HASAKAH – The Syrian Kurds on Tuesday took control of most of the city of Hasakah in a battle that lasted for seven days.
Several negotiations took place to stop the fighting between the Syrian regime and the Kurds, but they did not succeed to stop the fighting until Tuesday reaching a ceasefire agreement.
During seven days of clashes, regime jets carried out air strikes for three consecutive days and without air strikes the Syrian government forces were not able to resist Kurdish advances that took control of around 90 to 95 per cent of the city.
US-led coalition jets prevented in the past few days Syrian regime jets from striking Kurdish positions. However, sounds of regime helicopters and unidentified air planes remained in the sky of Hasakah in northeastern Syria.

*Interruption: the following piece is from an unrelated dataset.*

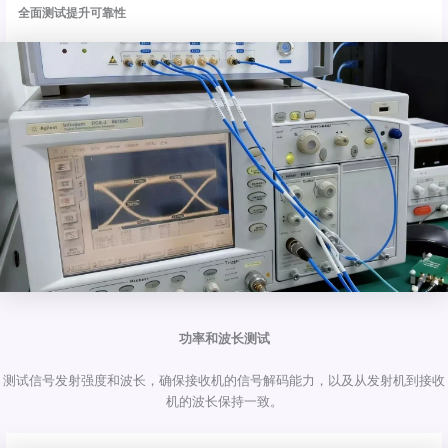
全面测试提升可靠性
功率和波长测试
测试信号发射强度和波长，确保接收机的信号解码能力，以及从发射机到接收
机的波长保持一致。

The agreement said that all the Syrian troops and affiliated militias had to withdraw from Hasakah city and that areas captured by the Kurdish People’s Protection Units (YPG) would stay under their control. Most likely they will be replaced by civil police.
Speaking to ARA News, YPG fighter Abdulsalam Omer (20) said that only the security square is in the hands of the Syrian government, and confirmed that many Arab fighters joined the Kurdish-led Asayish security force and the People’s Protection Units (YPG).
“We joined to protect our honour, land and people,” he said.
The truce also stressed that both sides should release their prisoners, open roads that were closed because of clashes, and civil servants that were fired to be reinstated in their jobs.
“Yesterday night we have reached a ceasefire agreement,” Ismail Rasho, a YPG official told ARA News in Hasakah. “Only the security square is left, the rest of the city is liberated like Gweran and Nashwa districts.”
“There is not much left for the regime, only the municipality area,” he added.
The Kurdish forces were helped by the fact that the Syrian regime jets couldn’t strike the forces–that have been backed by US-led coalition jets in the fight against ISIS.
“From the beginning the regime jets carried out strikes for two or three days, but after that they stopped,” Rasho said.
Sheikh Salih Obeid, an official in the YPG military relations office, thanked the Americans for their indirect support. “I also thank President Obama,” he said.